──────── RECORDS FOR PROCESSING

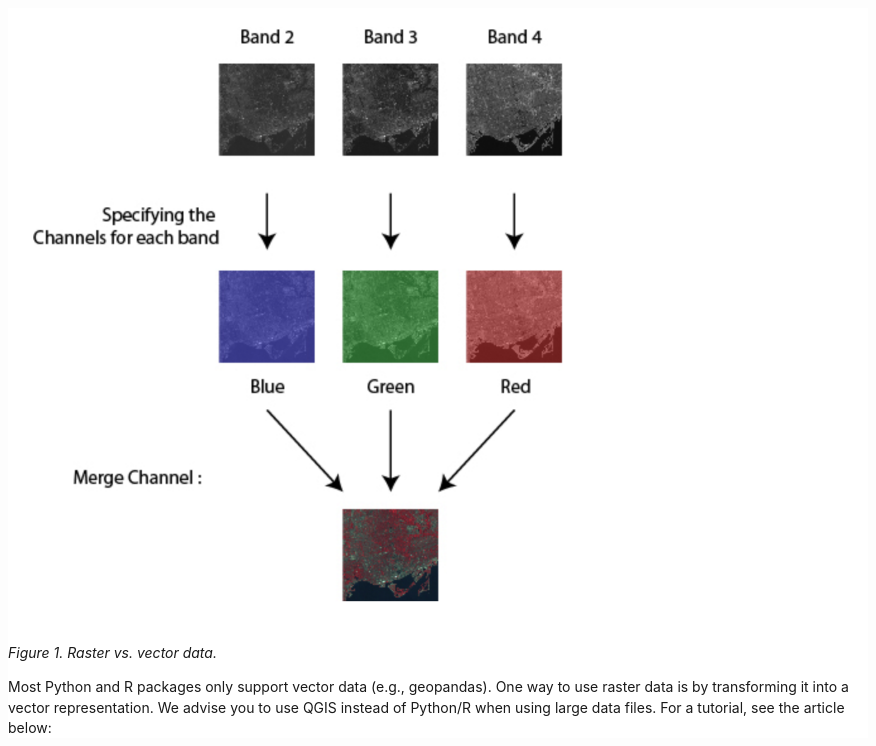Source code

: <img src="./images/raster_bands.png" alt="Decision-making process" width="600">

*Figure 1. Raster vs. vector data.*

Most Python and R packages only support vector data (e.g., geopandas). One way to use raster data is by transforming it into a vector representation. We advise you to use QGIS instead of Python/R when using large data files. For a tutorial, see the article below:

────────────────
──────── RECORDS FOR PROCESSING

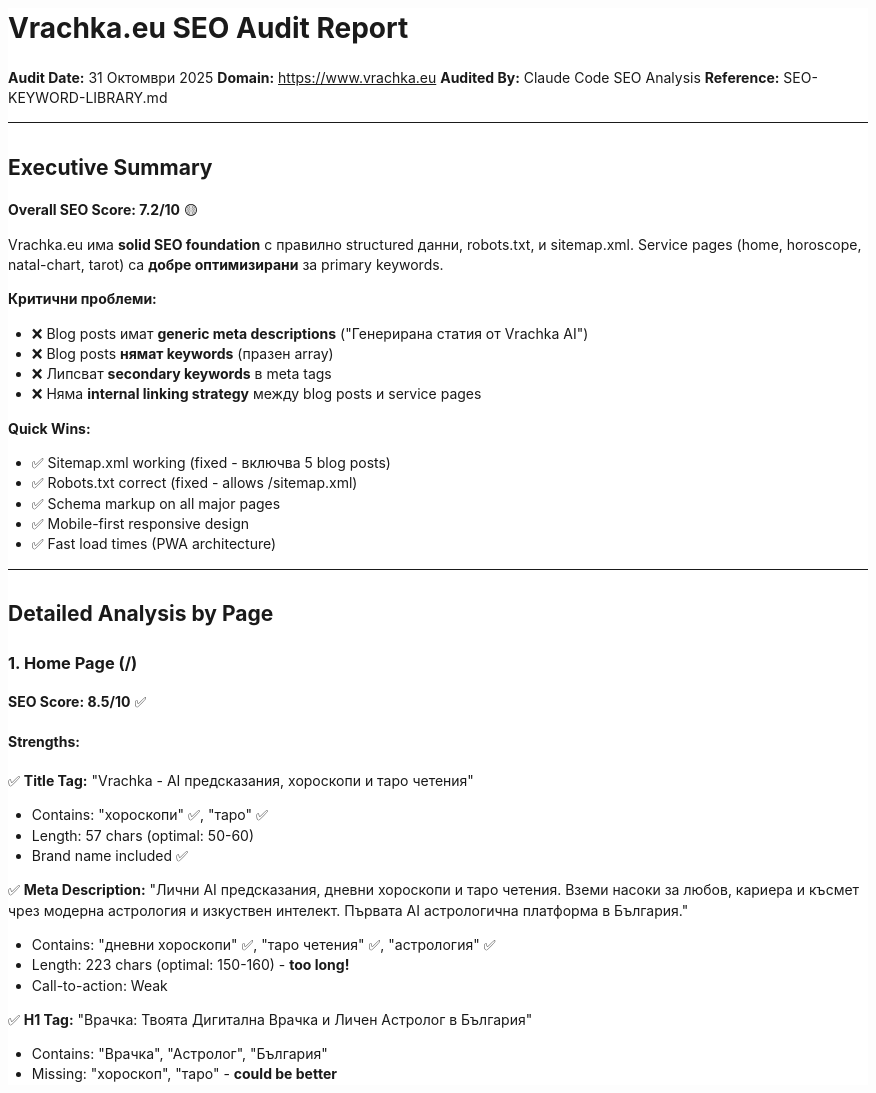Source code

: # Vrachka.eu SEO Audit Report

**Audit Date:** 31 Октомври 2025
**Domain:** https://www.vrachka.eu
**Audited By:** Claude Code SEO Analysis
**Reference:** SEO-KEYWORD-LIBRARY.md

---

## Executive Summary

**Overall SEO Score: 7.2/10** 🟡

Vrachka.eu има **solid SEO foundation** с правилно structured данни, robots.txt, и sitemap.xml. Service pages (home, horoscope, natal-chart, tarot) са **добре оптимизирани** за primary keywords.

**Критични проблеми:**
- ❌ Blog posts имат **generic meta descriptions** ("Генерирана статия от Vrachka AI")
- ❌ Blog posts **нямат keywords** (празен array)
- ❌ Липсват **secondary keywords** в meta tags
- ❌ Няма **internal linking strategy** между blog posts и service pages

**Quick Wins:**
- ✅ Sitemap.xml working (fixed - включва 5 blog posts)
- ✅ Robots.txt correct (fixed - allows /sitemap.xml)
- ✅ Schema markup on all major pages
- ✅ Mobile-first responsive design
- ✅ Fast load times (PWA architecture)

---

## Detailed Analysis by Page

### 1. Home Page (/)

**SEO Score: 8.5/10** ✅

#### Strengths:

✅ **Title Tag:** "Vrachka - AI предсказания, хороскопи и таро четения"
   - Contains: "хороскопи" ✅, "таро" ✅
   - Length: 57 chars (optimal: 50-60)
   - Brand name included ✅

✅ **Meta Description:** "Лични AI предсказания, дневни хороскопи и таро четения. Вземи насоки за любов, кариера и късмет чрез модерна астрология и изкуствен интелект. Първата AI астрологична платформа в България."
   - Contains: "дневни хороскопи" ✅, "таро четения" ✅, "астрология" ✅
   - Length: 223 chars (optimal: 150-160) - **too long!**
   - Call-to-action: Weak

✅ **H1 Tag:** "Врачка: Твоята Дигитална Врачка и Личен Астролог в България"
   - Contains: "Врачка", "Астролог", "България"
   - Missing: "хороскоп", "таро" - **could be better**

────────────────
──────── RECORDS FOR PROCESSING

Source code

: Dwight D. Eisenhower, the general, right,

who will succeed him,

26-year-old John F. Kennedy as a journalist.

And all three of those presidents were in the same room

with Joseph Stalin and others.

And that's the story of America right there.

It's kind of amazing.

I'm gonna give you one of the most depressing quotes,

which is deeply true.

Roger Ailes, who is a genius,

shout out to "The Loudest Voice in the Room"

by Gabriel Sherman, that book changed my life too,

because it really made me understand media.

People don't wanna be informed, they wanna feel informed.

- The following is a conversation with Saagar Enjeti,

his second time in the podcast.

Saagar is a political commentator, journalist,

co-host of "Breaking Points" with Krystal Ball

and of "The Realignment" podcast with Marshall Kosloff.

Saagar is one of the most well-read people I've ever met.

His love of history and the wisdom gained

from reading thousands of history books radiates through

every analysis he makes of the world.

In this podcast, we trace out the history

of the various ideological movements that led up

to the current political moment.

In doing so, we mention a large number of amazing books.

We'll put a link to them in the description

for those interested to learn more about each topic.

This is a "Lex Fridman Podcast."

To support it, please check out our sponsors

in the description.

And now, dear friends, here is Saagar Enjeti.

────────────────

» WHAT TO WORK ON
In the data above, start at the line that has "Vrachka.eu има **solid", stop after the line that has "- ❌ Липсват", and print every line in between exactly as it stands.

» OUTPUT FOR THIS TASK
Vrachka.eu има **solid SEO foundation** с правилно structured данни, robots.txt, и sitemap.xml. Service pages (home, horoscope, natal-chart, tarot) са **добре оптимизирани** за primary keywords.

**Критични проблеми:**
- ❌ Blog posts имат **generic meta descriptions** ("Генерирана статия от Vrachka AI")
- ❌ Blog posts **нямат keywords** (празен array)
- ❌ Липсват **secondary keywords** в meta tags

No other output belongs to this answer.